▶ [TEXTO PARA LEITURA]

★ ★ ★ ★ ★ ★ ★

Pode acontecer, entretanto, que durante a formalização de dois contratos escritos decorra um pequeno período de tempo sem um instrumento escrito, período esse em que se realizam as tratativas da renovação do vínculo contratual. Durante esse lapso de tempo as obrigações não deixam de ser cumpridas. A questão que enseja discussão é se esse período sem contrato escrito descaracteriza a locação empresarial. A Lei de locação vigente exige que esses prazos contratuais sejam ininterruptos, sendo, entretanto controvertível a questão. Pronunciamentos jurisprudenciais admitem a soma de prazos, a despeito do intervalo sem instrumento escrito. Segundo essas jurisprudências, a aceitação da renovação tem o objetivo de coibir eventual tentativa do locador de frustrar os direitos do locatário.

★ ★ ★ ★ ★ ★ ★

▶ [MATERIAL PARA ANÁLISE]
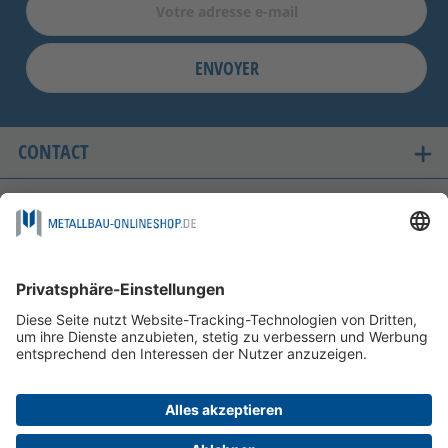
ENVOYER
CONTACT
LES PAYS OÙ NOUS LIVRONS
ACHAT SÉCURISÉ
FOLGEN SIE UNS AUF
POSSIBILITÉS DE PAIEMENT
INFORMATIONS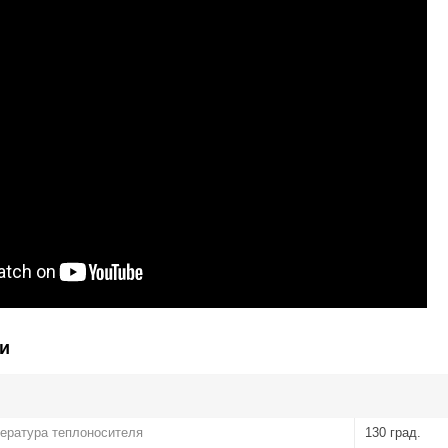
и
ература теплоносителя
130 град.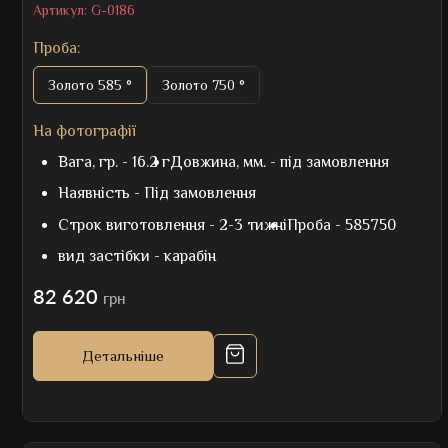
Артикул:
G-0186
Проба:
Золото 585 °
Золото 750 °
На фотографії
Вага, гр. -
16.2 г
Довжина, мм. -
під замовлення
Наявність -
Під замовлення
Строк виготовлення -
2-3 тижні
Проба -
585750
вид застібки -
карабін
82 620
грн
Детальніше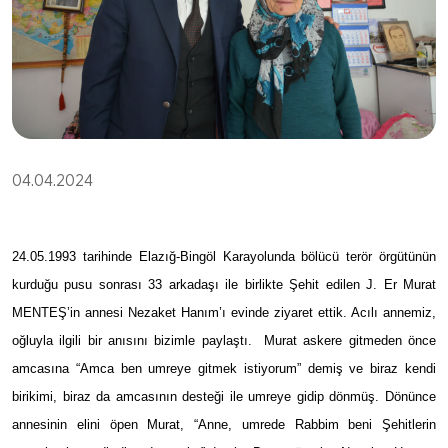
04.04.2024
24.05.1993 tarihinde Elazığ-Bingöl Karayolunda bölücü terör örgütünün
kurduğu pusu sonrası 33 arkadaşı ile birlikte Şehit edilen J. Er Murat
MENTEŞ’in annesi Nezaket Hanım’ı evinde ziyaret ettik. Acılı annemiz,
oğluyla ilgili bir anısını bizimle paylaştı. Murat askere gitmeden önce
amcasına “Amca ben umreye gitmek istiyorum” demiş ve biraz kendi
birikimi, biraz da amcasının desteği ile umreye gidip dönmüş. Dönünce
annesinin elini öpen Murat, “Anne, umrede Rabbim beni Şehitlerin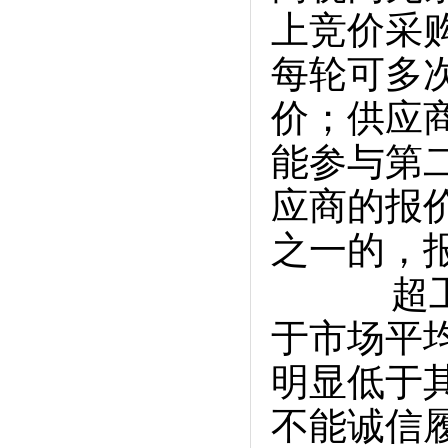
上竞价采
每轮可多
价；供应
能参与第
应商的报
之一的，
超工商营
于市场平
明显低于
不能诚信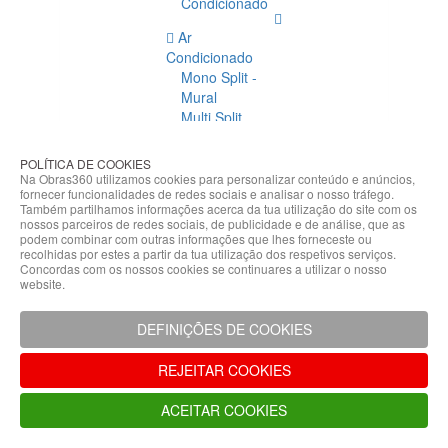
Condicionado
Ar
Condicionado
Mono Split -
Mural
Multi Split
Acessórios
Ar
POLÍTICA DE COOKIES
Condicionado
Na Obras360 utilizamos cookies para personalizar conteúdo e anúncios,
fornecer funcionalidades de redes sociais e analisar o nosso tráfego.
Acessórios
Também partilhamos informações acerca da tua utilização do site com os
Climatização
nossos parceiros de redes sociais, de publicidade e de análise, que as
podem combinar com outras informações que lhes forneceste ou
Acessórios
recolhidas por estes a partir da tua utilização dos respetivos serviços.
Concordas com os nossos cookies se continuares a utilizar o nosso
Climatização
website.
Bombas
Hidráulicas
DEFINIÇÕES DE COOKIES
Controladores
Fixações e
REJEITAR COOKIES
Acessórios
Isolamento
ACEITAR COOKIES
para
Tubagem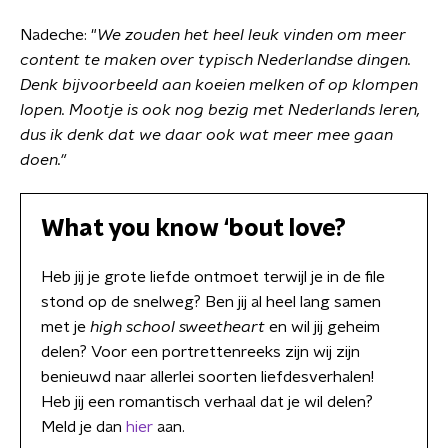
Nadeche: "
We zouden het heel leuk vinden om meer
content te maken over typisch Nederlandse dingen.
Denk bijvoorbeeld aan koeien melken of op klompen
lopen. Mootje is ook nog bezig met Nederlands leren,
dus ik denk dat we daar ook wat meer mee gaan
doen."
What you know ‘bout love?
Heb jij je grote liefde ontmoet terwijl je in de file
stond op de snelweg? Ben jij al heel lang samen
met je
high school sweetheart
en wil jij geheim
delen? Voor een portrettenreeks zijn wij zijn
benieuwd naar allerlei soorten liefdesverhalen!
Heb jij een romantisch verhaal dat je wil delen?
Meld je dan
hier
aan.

★ ★ ★ ★ ★ ★ ★

▶ [APLICAÇÃO DA LEITURA]
1. Reproduza, do texto sobre a locação empresarial, o trecho que se inicia em "Pode acontecer, entretanto, que" e segue até "direitos do locatário.".
2. De acordo com o texto sobre a locação empresarial, o que a Lei de locação vigente exige quanto aos prazos contratuais?
3. Retome o texto sobre a locação empresarial, dando-lhe continuidade a partir da última frase apresentada.

▶ [RESPOSTAS DOS EXERCÍCIOS]
1.
Pode acontecer, entretanto, que durante a formalização de dois contratos escritos decorra um pequeno período de tempo sem um instrumento escrito, período esse em que se realizam as tratativas da renovação do vínculo contratual. Durante esse lapso de tempo as obrigações não deixam de ser cumpridas. A questão que enseja discussão é se esse período sem contrato escrito descaracteriza a locação empresarial. A Lei de locação vigente exige que esses prazos contratuais sejam ininterruptos, sendo, entretanto controvertível a questão. Pronunciamentos jurisprudenciais admitem a soma de prazos, a despeito do intervalo sem instrumento escrito. Segundo essas jurisprudências, a aceitação da renovação tem o objetivo de coibir eventual tentativa do locador de frustrar os direitos do locatário.

2. Exige que sejam ininterruptos.

3.
Merece destaque que a exigência de contrato escrito para a renovação é válida para todos os contratos a serem somados para compor os cinco anos, mas não existe a obrigatoriedade de todos esses contratos serem com prazo determinado, essa exigência é tida unicamente em relação ao último contrato que será renovado.

Por fim, deve ser atendido o requisito material, onde o empresário tem que explorar a mesma atividade pelo período mínimo de três anos. Assim assevera Fábio Ulhôa (2011, vl. 1, p. 123):

Este requisito de caracterização da locação empresarial está relacionado com o sobrevalor agregado ao imóvel, em razão da exploração de uma atividade econômica no local, de sorte a transformá-lo em referência para os consumidores. Ora, esse sobrevalor só existe após uma certa permanência da atividade no ponto, que foi estimada pelo legislador em 3 anos. De acordo com a regra estabelecida, sem a exploração de uma mesma atividade no prédio locado, pelo prazo em questão, o empresário locatário não cria, com o seu estabelecimento, nenhuma referência aos consumidores digna de tutela jurídica. O seu fundo de empresa não merece proteção do direito porque não transcorreu um tempo considerado mínimo, pela lei, para a consolidação de uma clientela.

Esse requisito material deve ser atendido à data do ajuizamento da ação renovatória.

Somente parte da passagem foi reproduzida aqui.